Mahdi Malware Takes Aim at Iran as Cyber-Espionage Continues

The simple information-stealing Mahdi malware does not rely on attacking software vulnerabilities but by fooling humans. Still, it's infected some 800 systems, about half of which are in Iran.

By: Robert Lemos

A simple information-stealing program infiltrated about 800 computers in several Middle Eastern countries, but appears to have focused on Iran, according to analyses released July 17.

The malware, dubbed Mahdi, appears to be unrelated to Stuxnet, Duqu and Flame-three other well-known attacks targeted Iran, among other countries. While those attacks relied on the exploitation of software vulnerabilities, Mahdi fools users into opening an attached document and infects their computer. In one case, the attackers used an article about cyber-attacks on Iran, while in another case, the attackers used PowerPoint games and puzzles to fool users.

"These guys are successful but they are using very basic techniques," said Roel Schouwenberg, senior researcher at Kaspersky Lab, one of the companies that analyzed the attack. "It's scary that they are still so successful using these techniques."

The attackers focused on critical infrastructure engineering firms, government agencies, financial houses and academic organizations in the Middle East, according to Kaspersky. The company, along with its research partner Seculert, sifted through data found on one server to determine which victims had been affected.

Once a system was infected with Mahdi, which was named after files found in the malware, attackers had a number of options, such as keylogging, taking periodic screenshots and recording audio.

In total, the simple social engineering resulted in the computers of 800 victims being infected with the malware. Kaspersky and Seculert were able to reroute the infected systems communications and discovered that nearly 45 percent of the victims were located in Iran, another 7 percent in Israel, and less than 2 percent in Afghanistan.

Several characteristics of the malware suggest that the developer was Iranian. The command-and-control server included dates in the Persian calendar format and several strings in Farsi, a dialect of Persian most common in Iran. The malware uploaded data and received commands from a controller at a specific domain name, which was first assigned to a server in Canada and then to a server in Tehran.

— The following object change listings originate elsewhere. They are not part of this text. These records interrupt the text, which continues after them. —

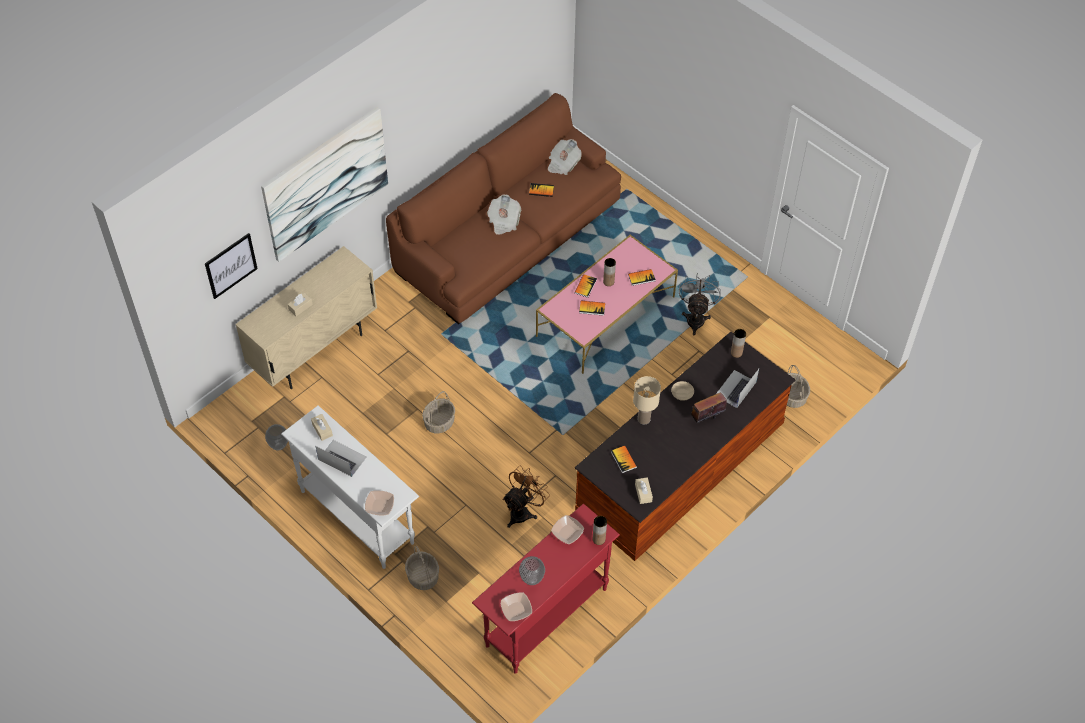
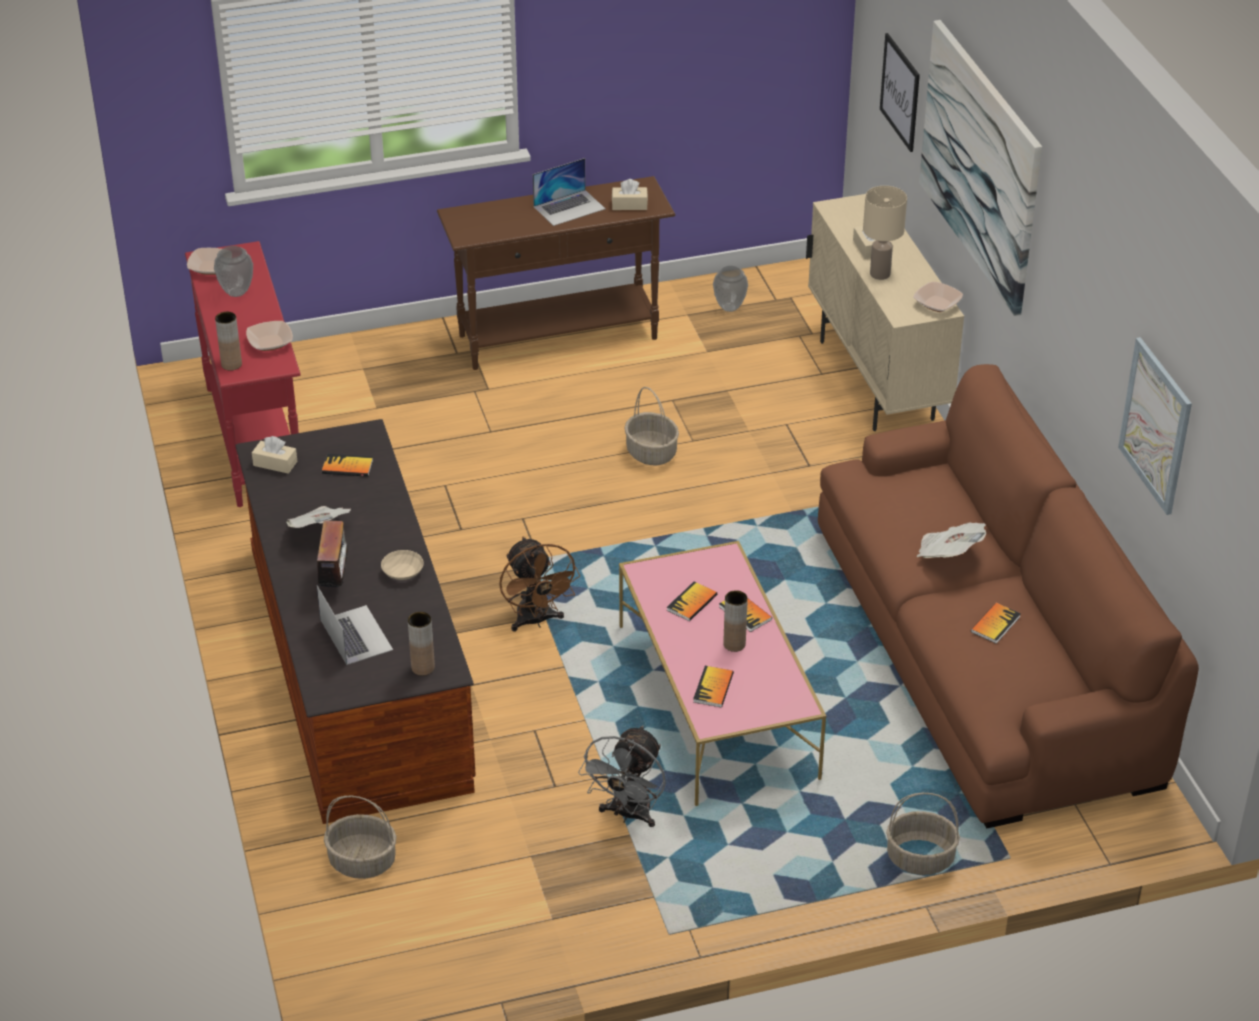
camera: 120 degrees right, 15 degrees down
white console table [281,406,419,569] -> brown console table [437,176,675,370]
bowl [365,490,394,516] -> bowl moved to [913,281,963,312]
basket [405,546,439,590] -> basket moved to [886,793,960,875]
brown fan [503,466,550,528] -> brown fan moved to [499,537,580,631]
newspaper [548,139,582,175] -> newspaper moved to [286,506,351,528]
beige table lamp [633,376,661,424] -> beige table lamp moved to [863,186,907,280]
grey fan [679,273,721,335] -> grey fan turned 75 degrees clockwise [578,725,666,827]
none -> picture [1118,337,1192,515]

The two companies are still searching through data and attempting to find clues as to the attacker's aims, says Kaspersky's Schouwenberg.

"We have been sifting through the data to get a better idea of the operation," said Schouwenberg. "The operation is still ongoing, so in a few days we may have more on that."

An Israeli bank, which was hit in February, believes that the Mahdi malware is responsible, said Schouwenberg.

In its own analysis of the threats, Symantec suggests the attack may be focused more on information systems in the United States and Israel. Targets include oil companies, U.S. policy think tanks, a foreign consulate, and other government agencies, the company stated. The security firm's data puts 72 percent of infections in Israel and 4 percent in the United States, but the data may be impacted by Symantec's customer base.

"Targets like Iran, Israel, and Saudi Arabia might suggest involvement of a nation state, however our research has not found evidence that this is the case," according to a Symantec blog post. "Instead, the current research indicates these attacks are being conducted by an unknown Farsi-speaking hacker with a broad agenda."